Стивен Крейслер до своего рождения, лет за триста, существовал в предке своем Готлибе Крейслере, лейб-медике одной из русских императриц, вывезенных в Россию царствующим домом из Шлезвиг-Гольштинии. После Готлиба существование будущего Стивена продолжалось еще в нескольких поколениях Крейслеров в России, пока однажды вместе с другом, графом Толстым, прозванным Американцем, прапрадед Стивена не переселился в благословенные Соединенные Штаты Америки. И как уже было сказано, устраивая, по зову сердца, свое гнездо на земной планете, в городе Олбани, Стивен испытал странное чувство неуверенности в этом сердце, глухое сомнение в том, нужно ли вообще человеку стремиться к оседлости. Не лучше ли прожить свою жизнь, как живут блуждающие звезды-астероиды и кометы, – не лучше ли затеряться в безвестных уголках космоса, в самых разных городах Земли, может быть, в русских деревушках или на экзотических островах – снимая квартиры на постой, арендуя коттеджи?

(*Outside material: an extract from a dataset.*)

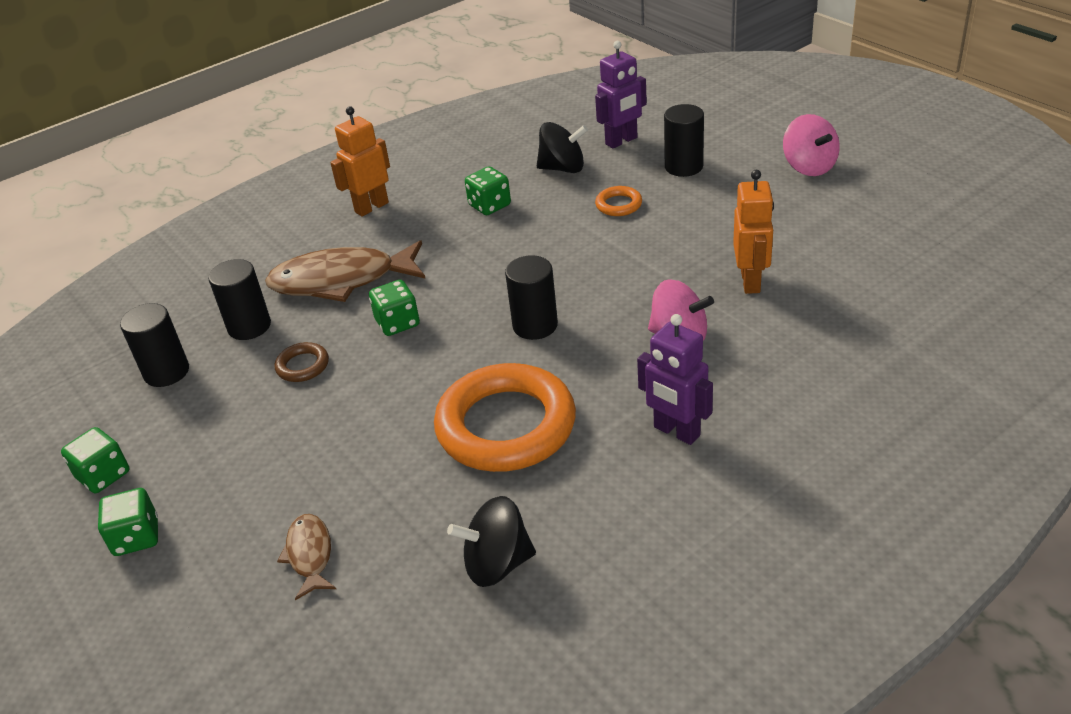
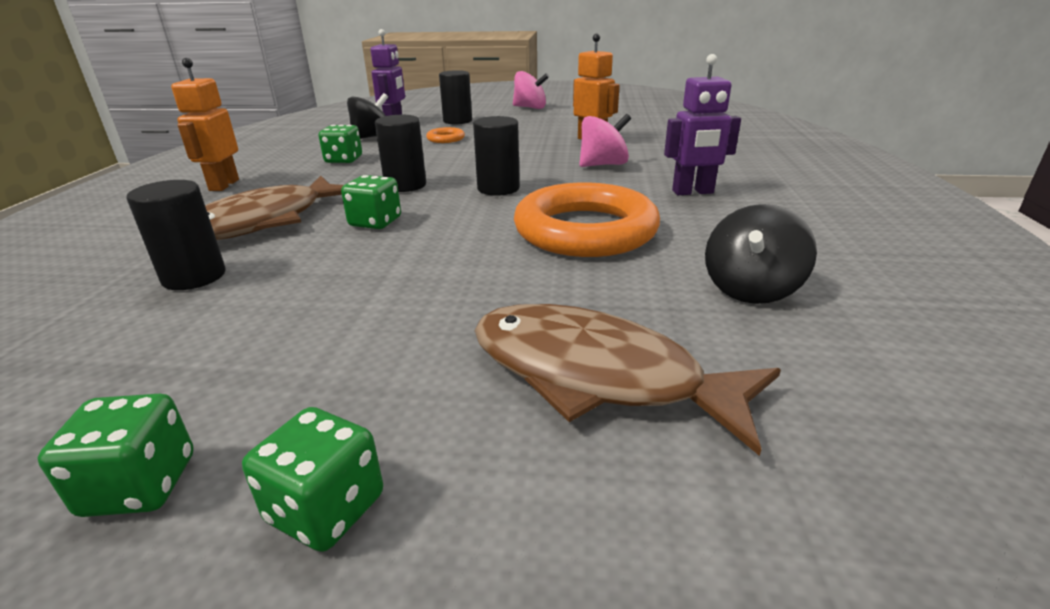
camera: 50 degrees left, 10 degrees down
black cylinder [120,303,189,387] -> black cylinder moved to [375,115,426,192]
brown ring [275,342,329,382] -> none
brown fish [277,514,336,600] -> brown fish [474,304,781,456], size x2.02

В отличие от московского чердачного голубя-сизаря Стивен Крейслер строил дом не для того, чтобы произвести в нем потомство, а исключительно в силу одного американского обета, который он дал себе еще в юности, будучи студентом колледжа. Тогда на одном из квакерских молитвенных митингов, происходивших в доме собраний, Стивен Крейслер, погруженный во всеобщее молчание, сидя на стуле и крепко закрыв глаза, незаметно уплыл в сон и услышал некий голос пожалуй, мужской, хотя очень свежий и высокий по звучанию: «Стивен, ты должен заработать пятьсот тысяч долларов, деньги положить в надежный банк и жить на проценты… Построишь дом себе и будешь жить в нем. Ты волен будешь больше нигде не работать, а только путешествовать по всему миру…» И тотчас очнувшись, широко раскрыв глаза, юный Стивен вслух произнес: «Мне был голос свыше! Голос велел мне заработать полмиллиона долларов, затем построить дом и больше не работать». После окончания молчаливой службы братья и сестры радостно поздравили его со снисхождением на него Святого Духа, и все взялись за руки, образовав единый ликующий круг митингующих квакеров…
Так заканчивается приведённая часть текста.